[Saved entries]
##########
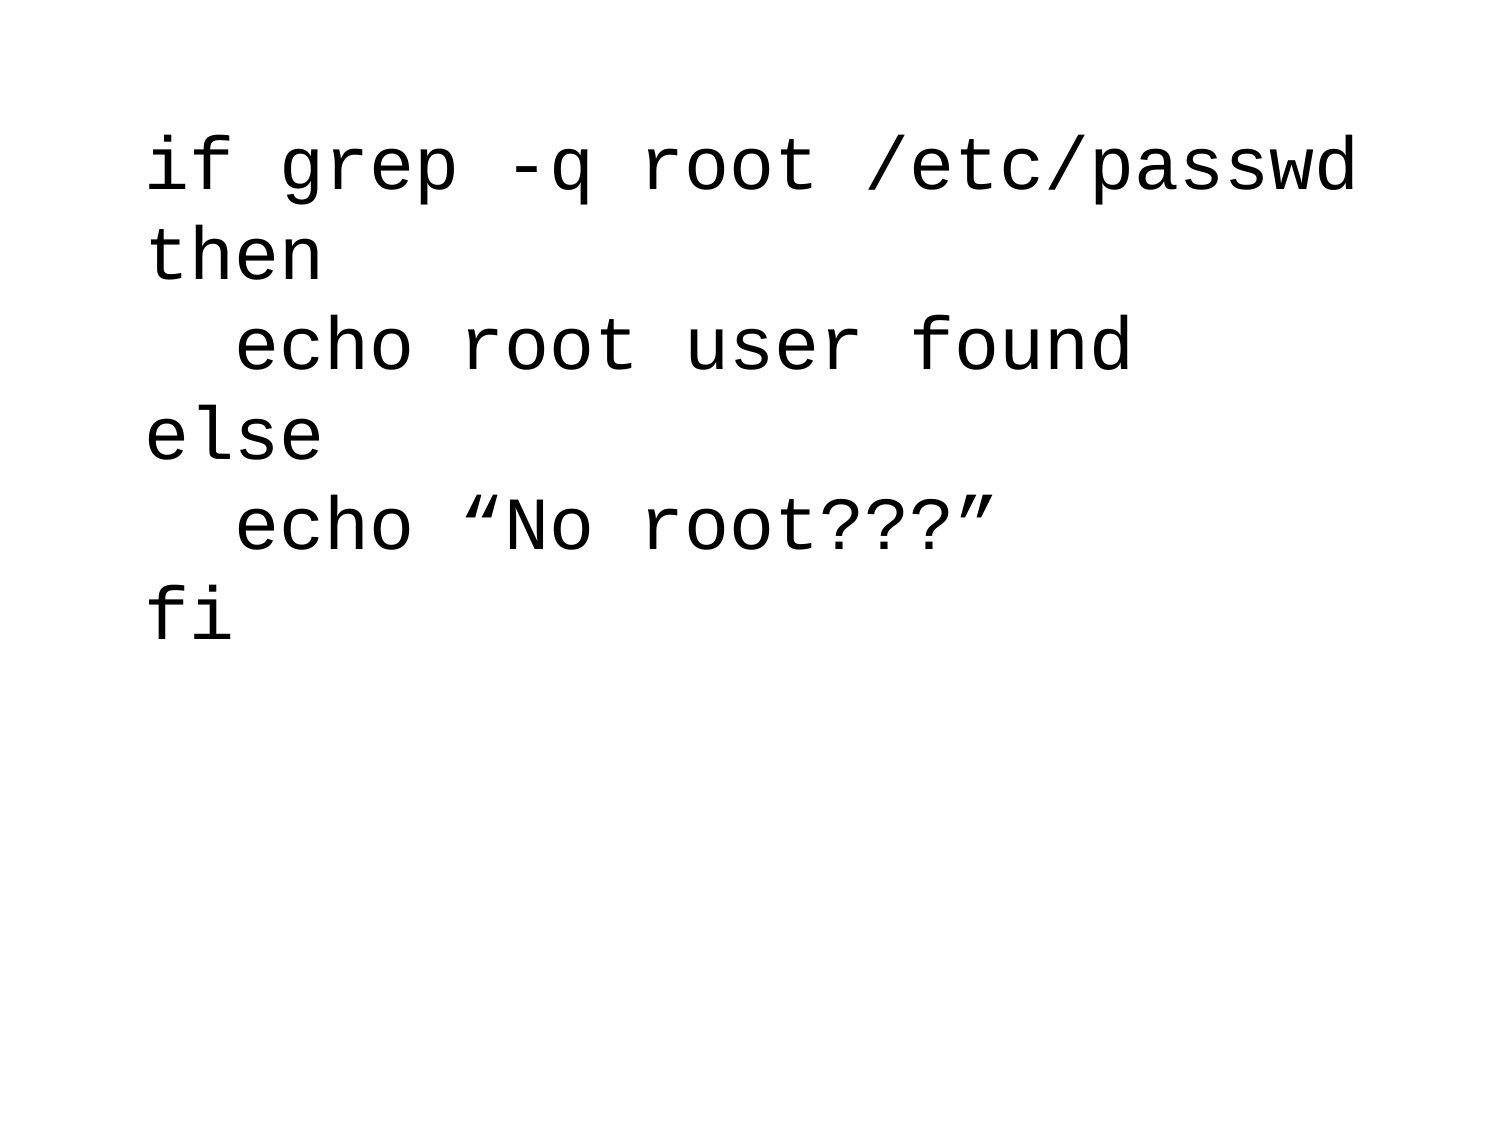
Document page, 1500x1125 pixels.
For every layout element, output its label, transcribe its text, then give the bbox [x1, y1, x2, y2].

text_box if grep -q root /etc/passwd then echo root user found else echo “No root???” fi [129, 107, 1443, 663]
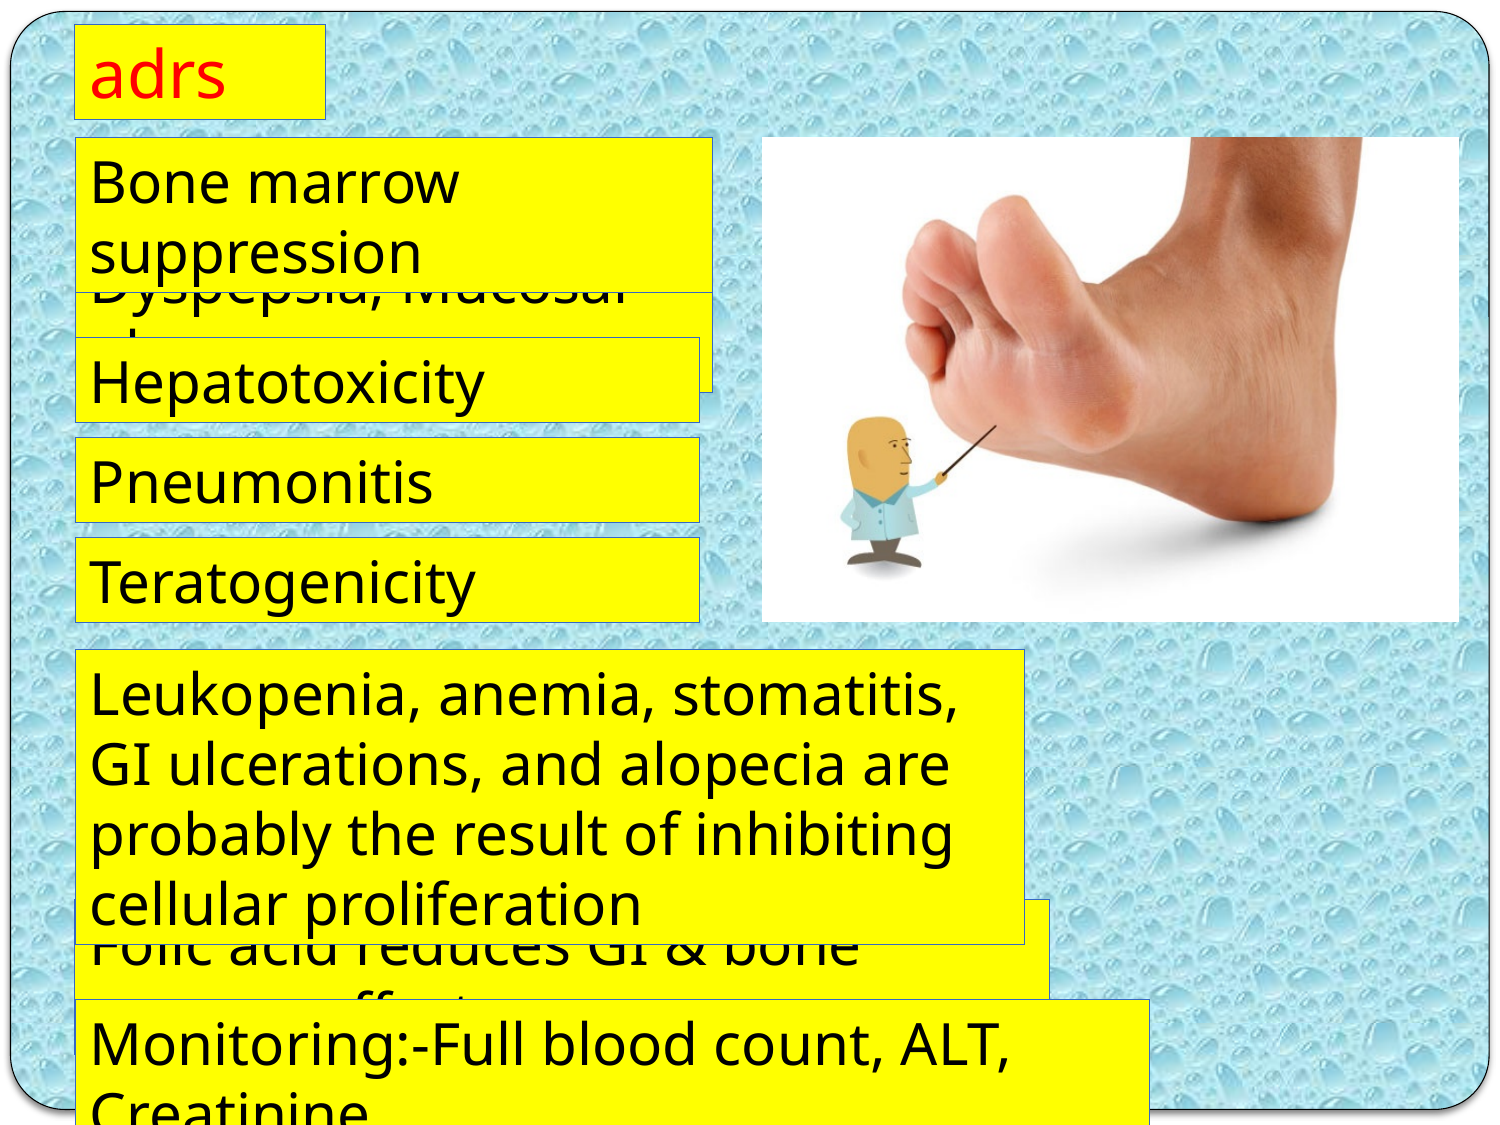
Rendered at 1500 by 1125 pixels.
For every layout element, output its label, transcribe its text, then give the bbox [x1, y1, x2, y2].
##########
TASK REQUIREMENTS: Please make an exact copy of the lines from the one holding "Rendered at 1500 by 1125 pixels." through the final line of the records above, nothing more.

REPLY:
Rendered at 1500 by 1125 pixels.
For every layout element, output its label, transcribe its text, then give the bbox [x1, y1, x2, y2].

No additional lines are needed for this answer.